Prior to the Second Vatican Council, the Roman Catholic Church was a very conservative, hierarchically structured, authoritarian institution, seemingly proud of the claim “the Vatican never does anything for the first time.” Traditions, some of them dating back centuries, were valued over actions and thinking that could be of assistance to people in their concrete historical circumstances. Through Vatican II, however, the Church, as an institution, began to think of itself as a human organization situated in history. Those doctrines and rituals deemed central to the Church’s sacramental mission were permanent and unchanging. Social and administrative functions, however, could be separated from doctrine. Such functions could be changed better to serve the changing needs of the Church, which began to see significant growth in the poorer countries of the world.
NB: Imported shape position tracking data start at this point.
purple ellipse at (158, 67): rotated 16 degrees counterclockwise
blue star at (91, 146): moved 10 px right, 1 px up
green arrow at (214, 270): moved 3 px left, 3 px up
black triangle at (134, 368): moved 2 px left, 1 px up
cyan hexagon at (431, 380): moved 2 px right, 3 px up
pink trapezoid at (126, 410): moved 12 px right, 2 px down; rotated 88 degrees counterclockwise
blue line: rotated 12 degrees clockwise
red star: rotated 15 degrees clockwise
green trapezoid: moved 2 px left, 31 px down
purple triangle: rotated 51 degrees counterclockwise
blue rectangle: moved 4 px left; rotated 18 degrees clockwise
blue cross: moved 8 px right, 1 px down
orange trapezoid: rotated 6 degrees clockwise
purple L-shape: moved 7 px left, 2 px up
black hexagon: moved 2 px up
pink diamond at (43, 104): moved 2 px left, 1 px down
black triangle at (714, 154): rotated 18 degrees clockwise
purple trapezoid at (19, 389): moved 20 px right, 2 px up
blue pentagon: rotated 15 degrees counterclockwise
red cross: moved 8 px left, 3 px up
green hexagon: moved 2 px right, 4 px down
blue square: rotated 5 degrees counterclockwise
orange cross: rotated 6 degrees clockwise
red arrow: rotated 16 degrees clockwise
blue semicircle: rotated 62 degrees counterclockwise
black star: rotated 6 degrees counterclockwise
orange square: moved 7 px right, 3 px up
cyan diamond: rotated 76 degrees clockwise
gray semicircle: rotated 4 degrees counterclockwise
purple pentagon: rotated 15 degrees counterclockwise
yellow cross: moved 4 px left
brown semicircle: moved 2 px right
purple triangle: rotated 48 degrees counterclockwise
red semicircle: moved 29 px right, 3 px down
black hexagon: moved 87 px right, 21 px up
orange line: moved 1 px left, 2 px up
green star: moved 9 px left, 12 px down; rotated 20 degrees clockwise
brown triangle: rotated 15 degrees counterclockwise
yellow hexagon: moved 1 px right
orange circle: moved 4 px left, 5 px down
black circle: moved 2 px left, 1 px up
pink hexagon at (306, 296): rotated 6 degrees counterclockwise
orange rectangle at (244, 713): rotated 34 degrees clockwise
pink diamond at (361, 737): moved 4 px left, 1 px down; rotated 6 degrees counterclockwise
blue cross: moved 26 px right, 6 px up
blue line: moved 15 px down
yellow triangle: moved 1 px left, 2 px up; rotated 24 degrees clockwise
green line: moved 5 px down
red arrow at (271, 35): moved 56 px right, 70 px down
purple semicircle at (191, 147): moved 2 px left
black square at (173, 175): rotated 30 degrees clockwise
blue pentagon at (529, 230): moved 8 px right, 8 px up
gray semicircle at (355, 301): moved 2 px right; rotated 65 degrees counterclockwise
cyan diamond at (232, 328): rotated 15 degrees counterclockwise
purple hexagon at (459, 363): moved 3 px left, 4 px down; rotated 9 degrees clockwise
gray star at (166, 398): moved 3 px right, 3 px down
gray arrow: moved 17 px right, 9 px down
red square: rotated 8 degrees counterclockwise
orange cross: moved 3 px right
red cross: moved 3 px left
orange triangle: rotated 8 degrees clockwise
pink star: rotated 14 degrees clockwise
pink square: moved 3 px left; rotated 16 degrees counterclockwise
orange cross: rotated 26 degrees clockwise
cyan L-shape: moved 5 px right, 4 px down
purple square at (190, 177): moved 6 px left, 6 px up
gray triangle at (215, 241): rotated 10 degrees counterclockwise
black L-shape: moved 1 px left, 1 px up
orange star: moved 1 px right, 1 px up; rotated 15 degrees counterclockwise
Pastoral solutions to problems replaced juridical decisions. Affirming the dignity and human rights of all people became more central in papal social teachings. Believers were encouraged to seek the Kingdom of Heaven, in some form, in human society.

Bibliography

Abbott, W. A., ed. The Documents of Vatican II. Baltimore: America Press, 1966. This volume includes the official English-language translations of all sixteen documents promulgated by Vatican II. Each document is prefaced by a brief introduction and is followed by a response essay.

Flannery, Austin, ed. Vatican Council II: The Conciliar and Post-conciliar Documents. Northport, N.Y.: Costello, 1975. In addition to English-language translations of all documents issued by Vatican II, each document is accompanied by a decade’s worth of subsidiary instructions explaining how to implement specific decisions made by Vatican II.

Greeley, Andrew. The Catholic Revolution: New Wine, Old Wineskins, and the Second Vatican Council. Berkeley: University of California Press, 2004. Greeley, both a Catholic priest and a sociology professor, examines the implementation of decisions from the Second Vatican Council. This book is less about the fights between conservatives and progressives within the Catholic Church and more about the numerous huge social changes in both American society and the American Catholic Church in the 1970’s-1980’s against which Vatican II decisions were set.